The phone began to ring again. Rachel tied her dressing gown around her. The hallway was chilly.
‘Are you all right?’
‘I’m fine Dad.’
Rachel could hear him yawn, the slow outward breath.
‘I was just checking. You didn’t answer before.’
‘Did you ring?’ Rachel moved to stand by the mirror on the wall, the phone cord snaking behind. ‘I didn’t hear the phone.’ She watched her reflection; the mask was a pale green but in the dark it looked white, as if her face had been dipped in milk.
‘I’ll let you go to bed.’
‘Okay,’ said Rachel. ‘Goodnight Dad. Love you.’
‘Goodnight,’ said her father.
Nathan sat on his bed cleaning his camera. It was almost ten.
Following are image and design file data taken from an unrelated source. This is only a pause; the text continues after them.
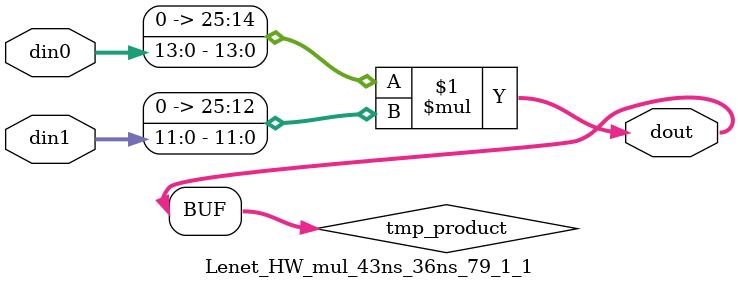
<source format=v>

`timescale 1 ns / 1 ps

  module Lenet_HW_mul_43ns_36ns_79_1_1(din0, din1, dout);
parameter ID = 1;
parameter NUM_STAGE = 0;
parameter din0_WIDTH = 14;
parameter din1_WIDTH = 12;
parameter dout_WIDTH = 26;

input [din0_WIDTH - 1 : 0] din0; 
input [din1_WIDTH - 1 : 0] din1; 
output [dout_WIDTH - 1 : 0] dout;

wire signed [dout_WIDTH - 1 : 0] tmp_product;










assign tmp_product = $signed({1'b0, din0}) * $signed({1'b0, din1});











assign dout = tmp_product;







endmodule

</source>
His room was a mess of tramping gear: a tent rolled up in the corner; pack against the door; a shopping bag of uneaten muesli bars and crackers on the desk. He stood and crossed the room to get a packet of cotton swabs from his desk drawer, navigating around a pile of clothes. The camera was in pieces on his duvet. He sat down again, carefully, so as not to move anything. He didn’t want to lose any of the parts.
Photography was Nathan’s latest hobby. Above his bed was a montage of previous tramping trips from the year—all outdoor sequences, panorama shots capturing whole landscapes, each photograph aligned to the next with Sellotape. He liked to look up at them when he was drifting off to sleep, each an uncontained, limitless space. Rachel often complained that he didn’t take enough shots of people. ‘I want to see someone in the background,’ she told him. ‘I want to see a person to give it perspective.’ But Nathan liked landscapes as they were, uninhabited.